● **Prompt**
Produce a verbatim transcript of the entries below, excluding pictures.
▼▼▼
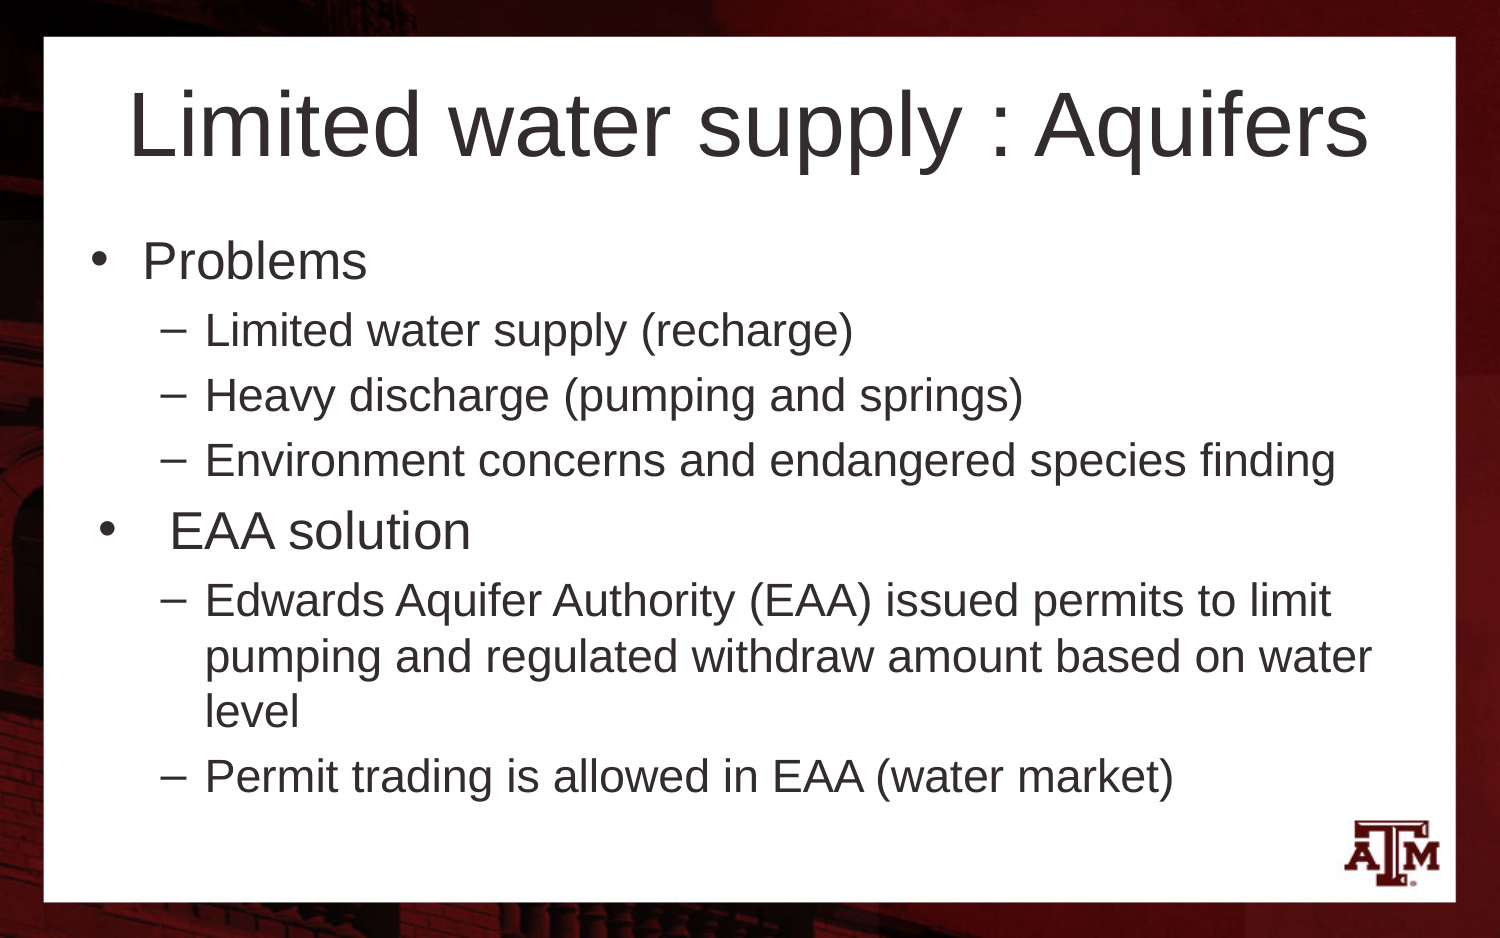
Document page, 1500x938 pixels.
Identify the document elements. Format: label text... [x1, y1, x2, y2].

title Limited water supply : Aquifers [75, 45, 1425, 194]
list Problems Limited water supply (recharge) Heavy discharge (pumping and springs) Environment concerns and endangered species finding EAA solution Edwards Aquifer Authority (EAA) issued permits to limit pumping and regulated withdraw amount based on water level Permit trading is allowed in EAA (water market) [75, 218, 1425, 810]
picture [0, 0, 1500, 938]
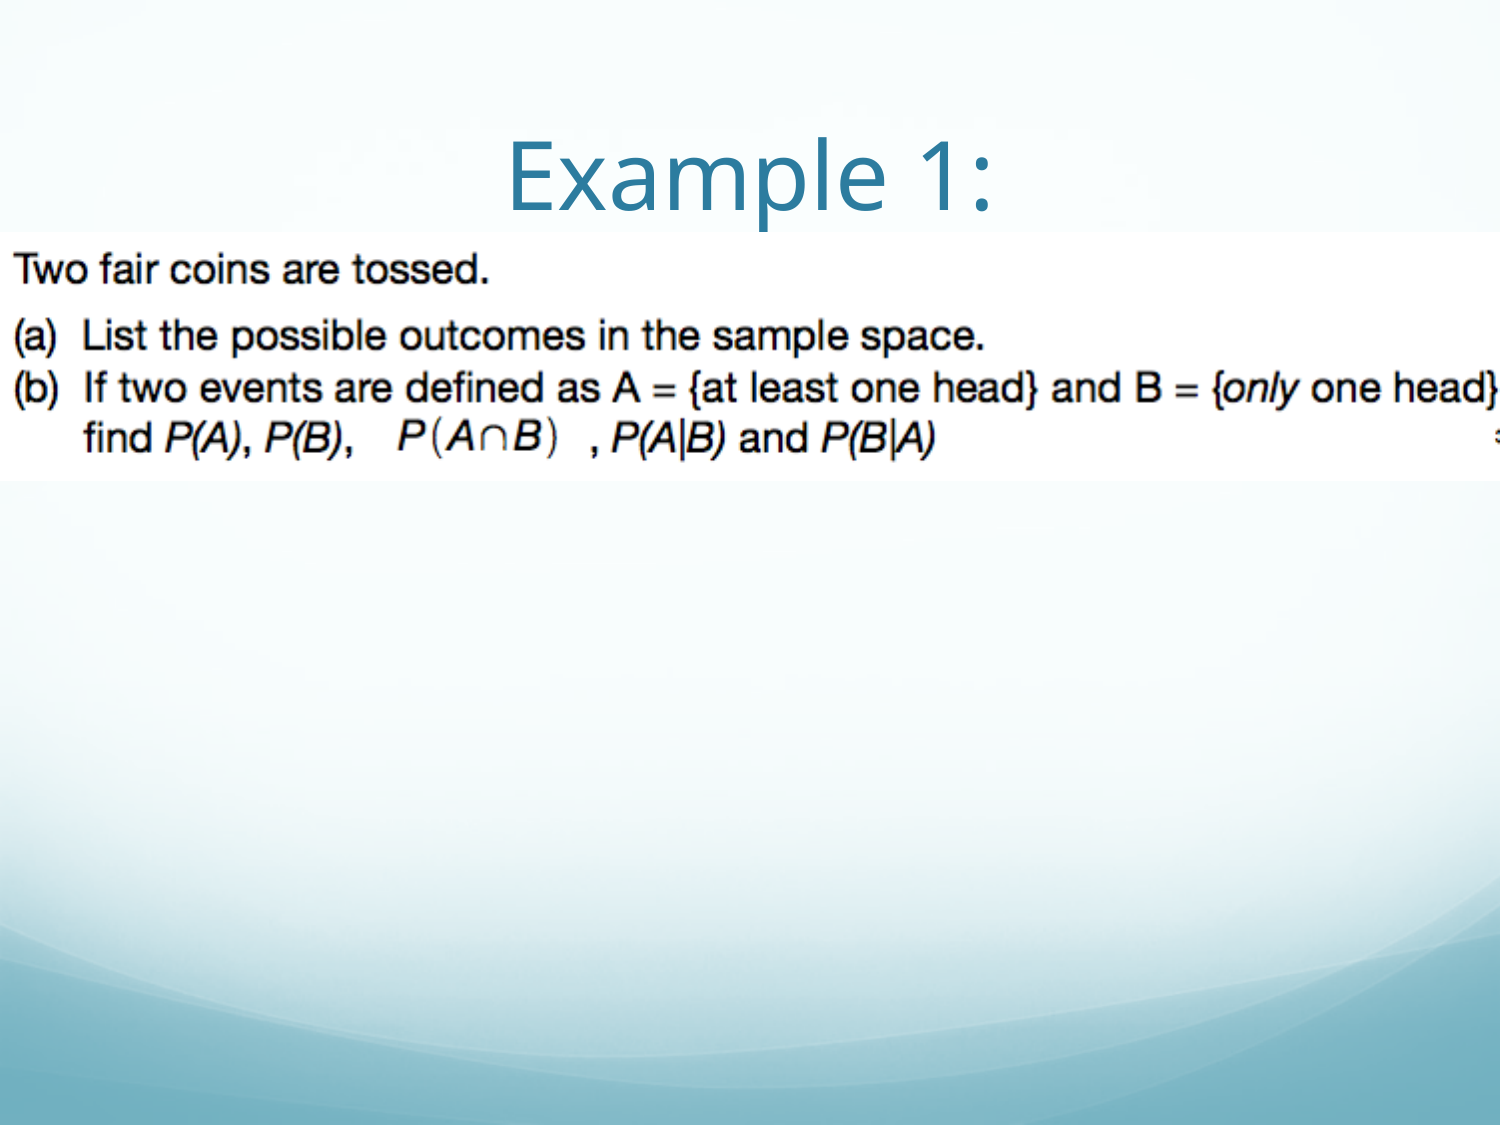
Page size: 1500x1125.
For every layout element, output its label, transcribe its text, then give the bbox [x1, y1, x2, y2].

picture [0, 231, 1500, 481]
title Example 1: [90, 17, 1410, 229]
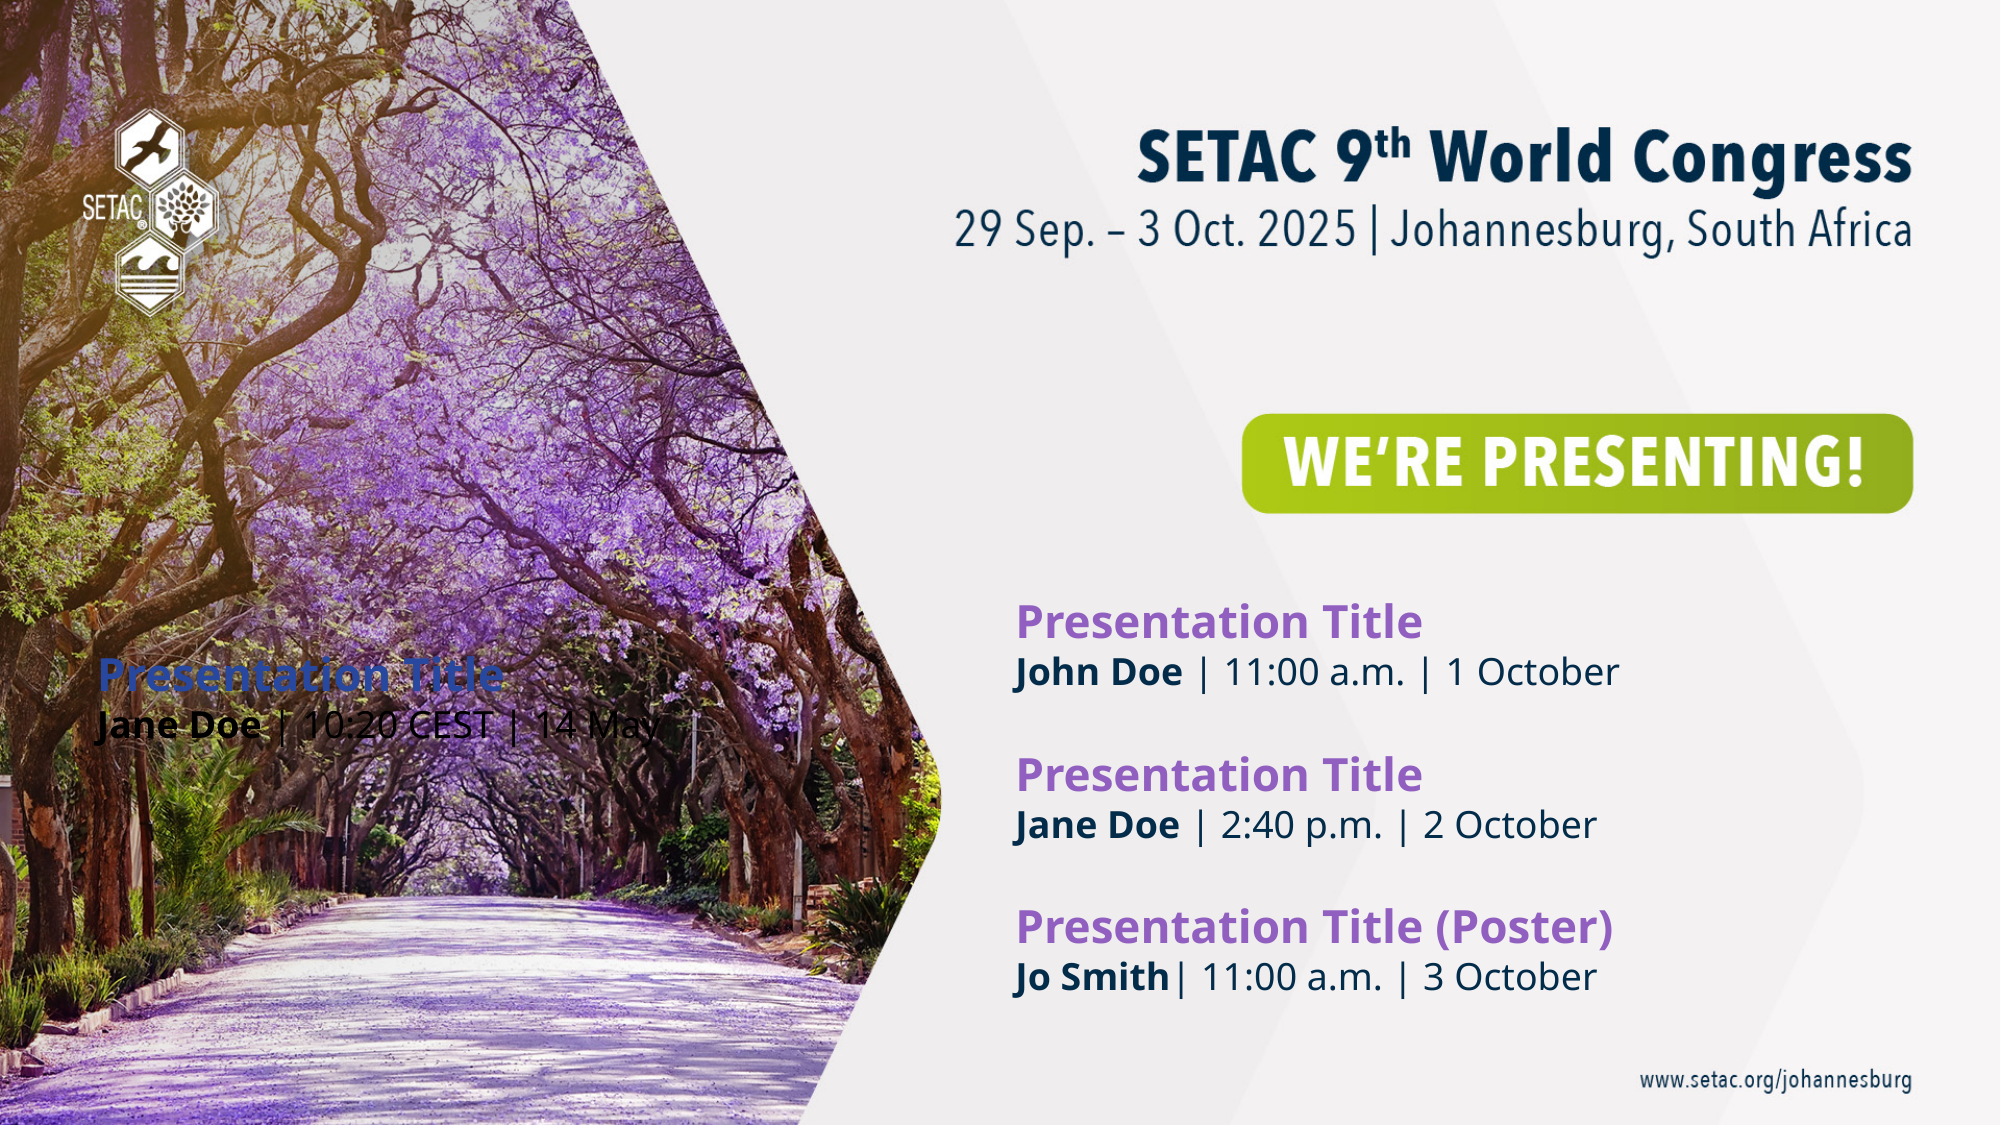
▲▲▲
● **Your solution**
Document page, 1500x938 pixels.
Identify the document elements. Format: label text... [x1, y1, x2, y2].

title Limited water supply : Aquifers [75, 45, 1425, 194]
list Problems Limited water supply (recharge) Heavy discharge (pumping and springs) Environment concerns and endangered species finding EAA solution Edwards Aquifer Authority (EAA) issued permits to limit pumping and regulated withdraw amount based on water level Permit trading is allowed in EAA (water market) [75, 218, 1425, 810]
picture [0, 0, 1500, 938]
Page size: 1500x1125.
For every layout element, output its label, transcribe its text, then give the bbox [x1, y1, x2, y2].

picture [0, 231, 1500, 481]
title Example 1: [90, 17, 1410, 229]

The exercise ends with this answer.